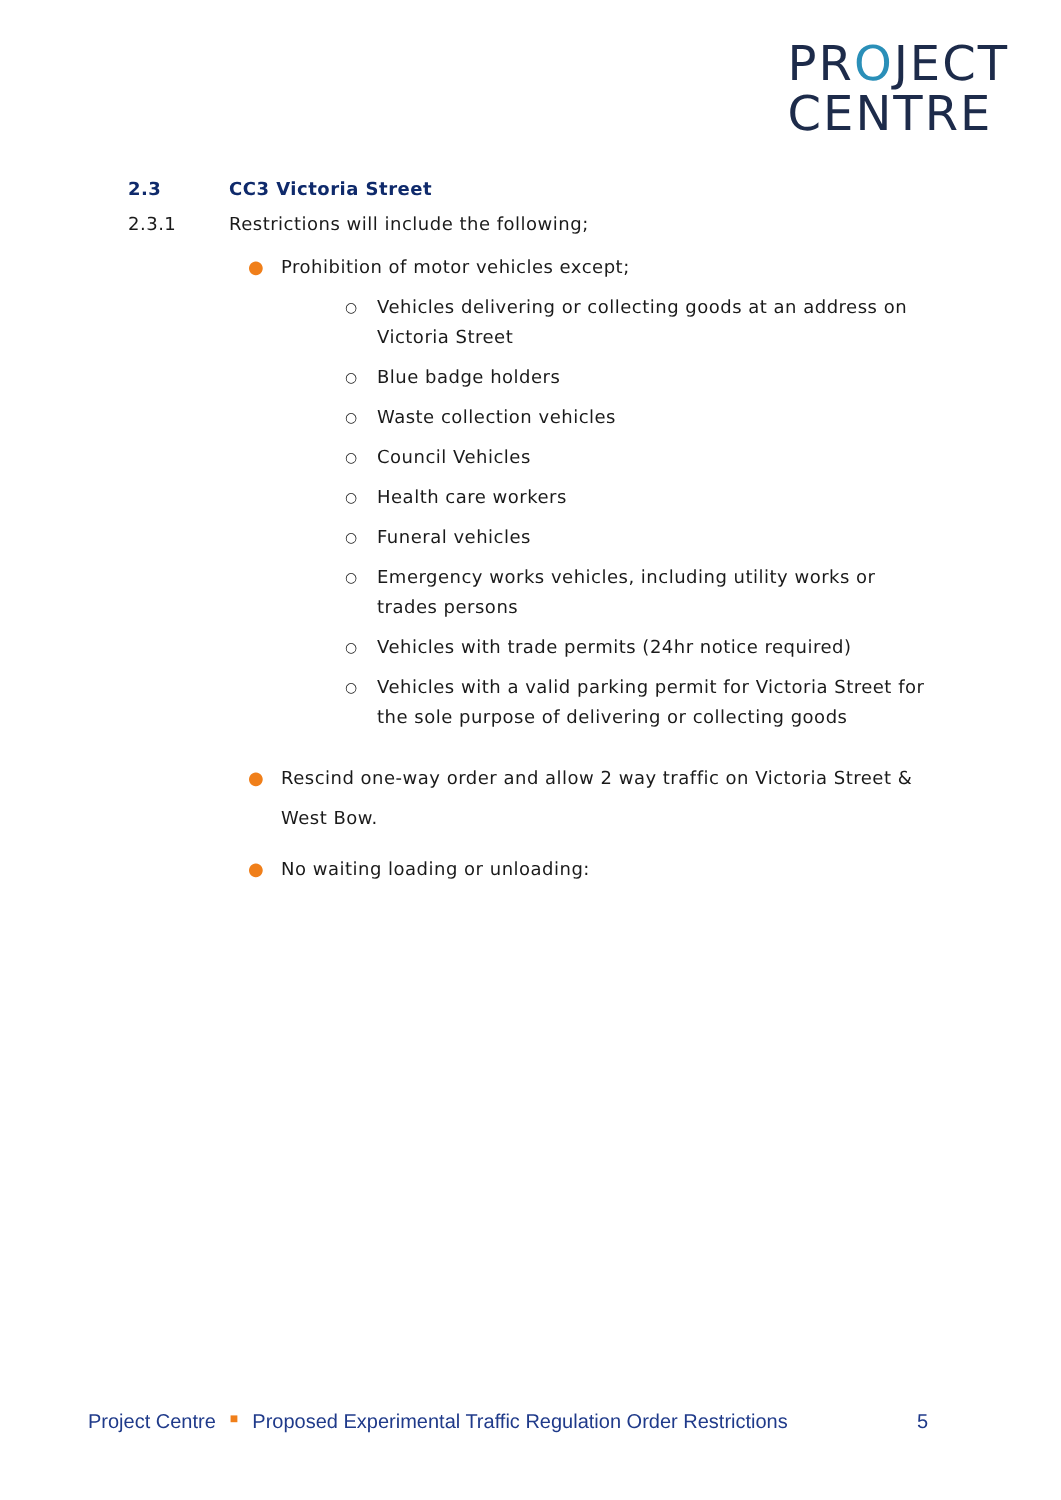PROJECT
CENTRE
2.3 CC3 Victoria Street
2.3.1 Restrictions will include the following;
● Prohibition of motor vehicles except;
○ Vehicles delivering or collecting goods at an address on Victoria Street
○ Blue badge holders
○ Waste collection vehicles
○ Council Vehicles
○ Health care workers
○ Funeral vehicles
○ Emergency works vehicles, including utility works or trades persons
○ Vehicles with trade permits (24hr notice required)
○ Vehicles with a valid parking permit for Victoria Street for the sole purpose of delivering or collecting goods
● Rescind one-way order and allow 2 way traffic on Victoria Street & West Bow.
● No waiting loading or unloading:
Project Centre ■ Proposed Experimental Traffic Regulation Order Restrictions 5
==*==
> [ACTIVITY]: Please output all of the data exactly as given, omitting any images it holds.

> [EXPECTED OUTPUT]:
PROJECT
CENTRE
2.3 CC3 Victoria Street
2.3.1 Restrictions will include the following;
● Prohibition of motor vehicles except;
○ Vehicles delivering or collecting goods at an address on Victoria Street
○ Blue badge holders
○ Waste collection vehicles
○ Council Vehicles
○ Health care workers
○ Funeral vehicles
○ Emergency works vehicles, including utility works or trades persons
○ Vehicles with trade permits (24hr notice required)
○ Vehicles with a valid parking permit for Victoria Street for the sole purpose of delivering or collecting goods
● Rescind one-way order and allow 2 way traffic on Victoria Street & West Bow.
● No waiting loading or unloading:
Project Centre ■ Proposed Experimental Traffic Regulation Order Restrictions 5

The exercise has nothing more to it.